For smaller PPHs, especially if you did not need a blood transfusion or a procedure in the operating theatre, there may be no significant impact on your postnatal period. You will be recommended to await the results of a blood test (which can be 6 hours after the delivery or sometimes the following day) to see how your body has adapted to the blood loss. Depending on the result, you may be given some iron supplements to take home.
For large PPHs, and if you needed a blood transfusion or procedure under anaesthetic, you will need closer monitoring for the first 12-24 hours to ensure that your body is coping with the blood loss. Your heart rate, blood pressure, oxygen saturation and temperature will be checked regularly, and you will be recommended to stay in hospital at least overnight as there is sometimes a delay in how the blood loss affects your system. You should be given an opportunity to talk about the event and ask any questions, as this can be quite traumatic for you and your birthing partner too. You should be given iron supplements to take home.
When at home, your body will recover and create more blood, but this can take 2-4 weeks. You may feel more tired and need more support than women who have not experienced a PPH. Your lochia should not be any different, lasting 2-6 weeks, and turning from a red to a brownish colour. If you experience fresh red or heavy bleeding or blood clots bigger than 50p size, you should speak to your midwife.

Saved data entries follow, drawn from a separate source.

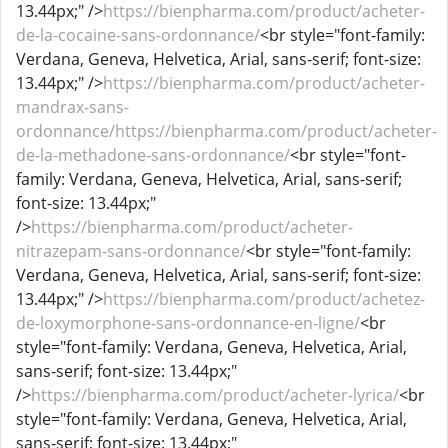
13.44px;" />
https://bienpharma.com/product/acheter-
de-la-cocaine-sans-ordonnance/
<br style="font-family:
Verdana, Geneva, Helvetica, Arial, sans-serif; font-size:
13.44px;" />
https://bienpharma.com/product/acheter-
mandrax-sans-
ordonnance/https://bienpharma.com/product/acheter-
de-la-methadone-sans-ordonnance/
<br style="font-
family: Verdana, Geneva, Helvetica, Arial, sans-serif;
font-size: 13.44px;"
/>
https://bienpharma.com/product/acheter-
nitrazepam-sans-ordonnance/
<br style="font-family:
Verdana, Geneva, Helvetica, Arial, sans-serif; font-size:
13.44px;" />
https://bienpharma.com/product/achetez-
de-loxymorphone-sans-ordonnance-en-ligne/
<br
style="font-family: Verdana, Geneva, Helvetica, Arial,
sans-serif; font-size: 13.44px;"
/>
https://bienpharma.com/product/acheter-lyrica/
<br
style="font-family: Verdana, Geneva, Helvetica, Arial,
sans-serif; font-size: 13.44px;"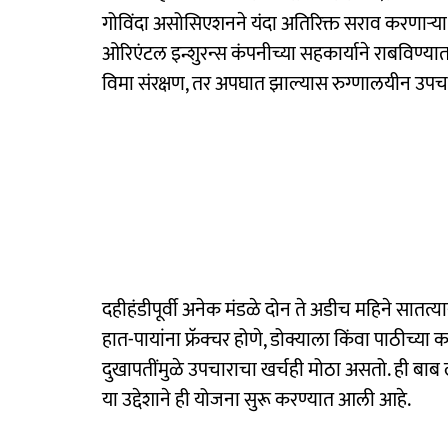
गोविंदा असोसिएशनने यंदा अतिरिक्त सराव करणाऱ्या
ओरिएंटल इन्शुरन्स कंपनीच्या सहकार्याने राबविण्यात 
विमा संरक्षण, तर अपघात झाल्यास रुग्णालयीन उपचा
दहीहंडीपूर्वी अनेक मंडळे दोन ते अडीच महिने सातत्
हात-पायांना फ्रॅक्चर होणे, डोक्याला किंवा पाठीच्य
दुखापतींमुळे उपचाराचा खर्चही मोठा असतो. ही बाब
या उद्देशाने ही योजना सुरू करण्यात आली आहे.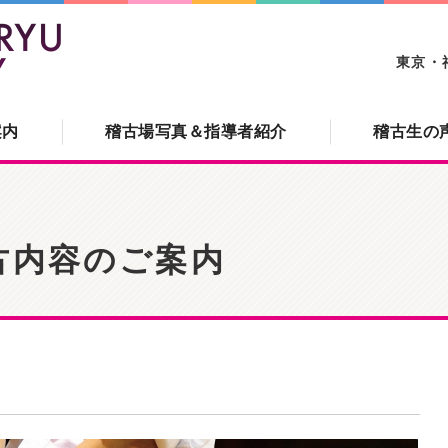
新陰流協会｜東京・神奈川
東京・
案内
稽古場写真＆指導者紹介
稽古生の
古内容のご案内
）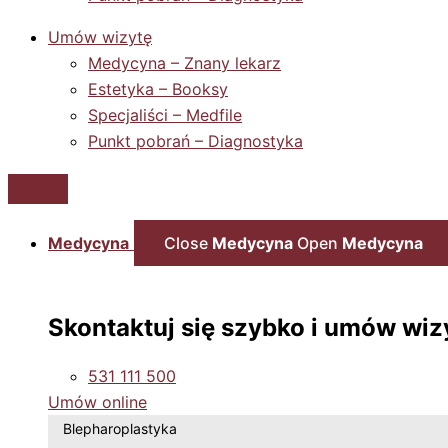
Umów wizytę
Medycyna – Znany lekarz
Estetyka – Booksy
Specjaliści – Medfile
Punkt pobrań – Diagnostyka
Medycyna
Close
Medycyna
Open
Medycyna
Skontaktuj się szybko i umów wiz
531 111 500
Umów online
Blepharoplastyka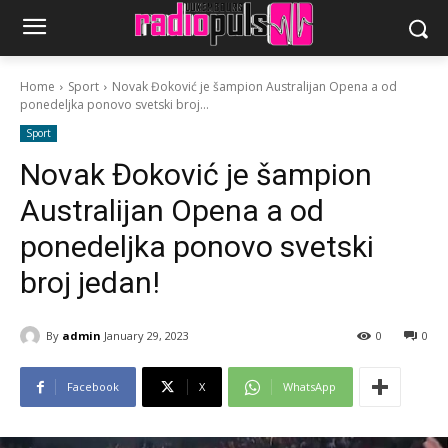
Home
Sport
Novak Đoković je šampion Australijan Opena a od
ponedeljka ponovo svetski broj...
Sport
Novak Đoković je šampion
Australijan Opena a od
ponedeljka ponovo svetski
broj jedan!
By
admin
January 29, 2023
0
0
Facebook
X
WhatsApp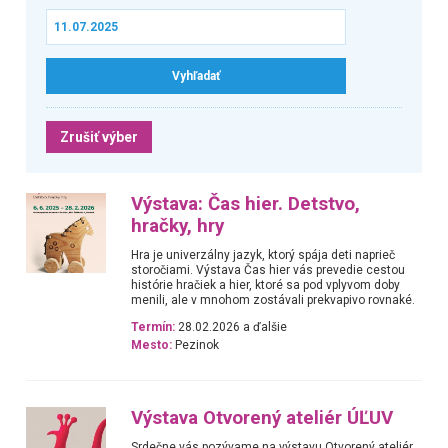
Zrušiť výber
Výstava: Čas hier. Detstvo,
hračky, hry
Hra je univerzálny jazyk, ktorý spája deti naprieč
storočiami. Výstava Čas hier vás prevedie cestou
histórie hračiek a hier, ktoré sa pod vplyvom doby
menili, ale v mnohom zostávali prekvapivo rovnaké.
Termín:
28.02.2026 a ďalšie
Mesto:
Pezinok
Výstava Otvorený ateliér ÚĽUV
Srdečne vás pozývame na výstavu Otvorený ateliér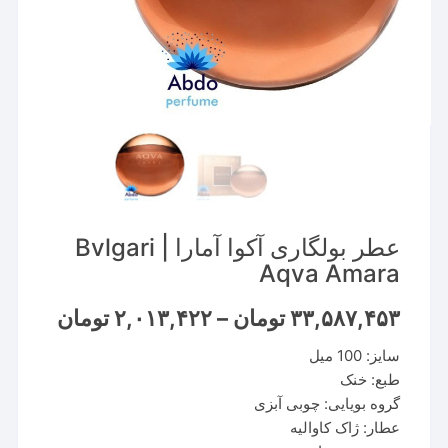
عطر بولگاری آکوا آمارا | Bvlgari
Aqva Amara
Price
۳۳,۵۸۷,۴۵۳
تومان
–
۲,۰۱۳,۴۲۲
تومان
range:
سایز: 100 میل
through
۳۳,۵۸۷,۴۵۳ تو
طبع: خنک
گروه بویایی: چوبی آبزی
عطار: ژاک کاوالیه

If you have further pregnancies, it should be noted in your record that you experienced a PPH and approximately how much blood you lost, as well as the reason. Your maternity team can then help you prepare for a safe delivery.
1 – Knight M. et al (2009), Trends in postpartum hemorrhage in high resource countries: a review and recommendations from the International Postpartum Hemorrhage Collaborative Group. BMC Pregnancy Childbirth. Nov 27;9:55
2 – Briley A. et al (2014) Reporting errors, incidence and risk factors for postpartum haemorrhage and progression to severe PPH: a prospective observational study BJOG un; 121(7): 876–888
3 – Royal College of Obstetricians and Gynaecologists (2016), Postpartum Haemorrhage, Prevention and Management (Green-Top Guideline 52) Accessible here: https://www.rcog.org.uk/en/guidelines-research-services/guidelines/gtg52/
4 – Best Practice in Labour and Delivery. p160-170. Cambridge University Press, 2010.
5 – MBRRACE-UK Report (2017) Saving Lives, Improving Mothers’ Care: Lessons learned to inform maternity care from the UK and Ireland Confidential Enquiries into Maternal Deaths and Morbidity 2013–15. Accessible here: https://www.npeu.ox.ac.uk/downloads/files/mbrrace-uk/reports/MBRRACE-UK%20Maternal%20Report%202017%20-%20Web.pdf
6 – Managing Obstetric Emergencies and Trauma (2018) Cambridge University Press.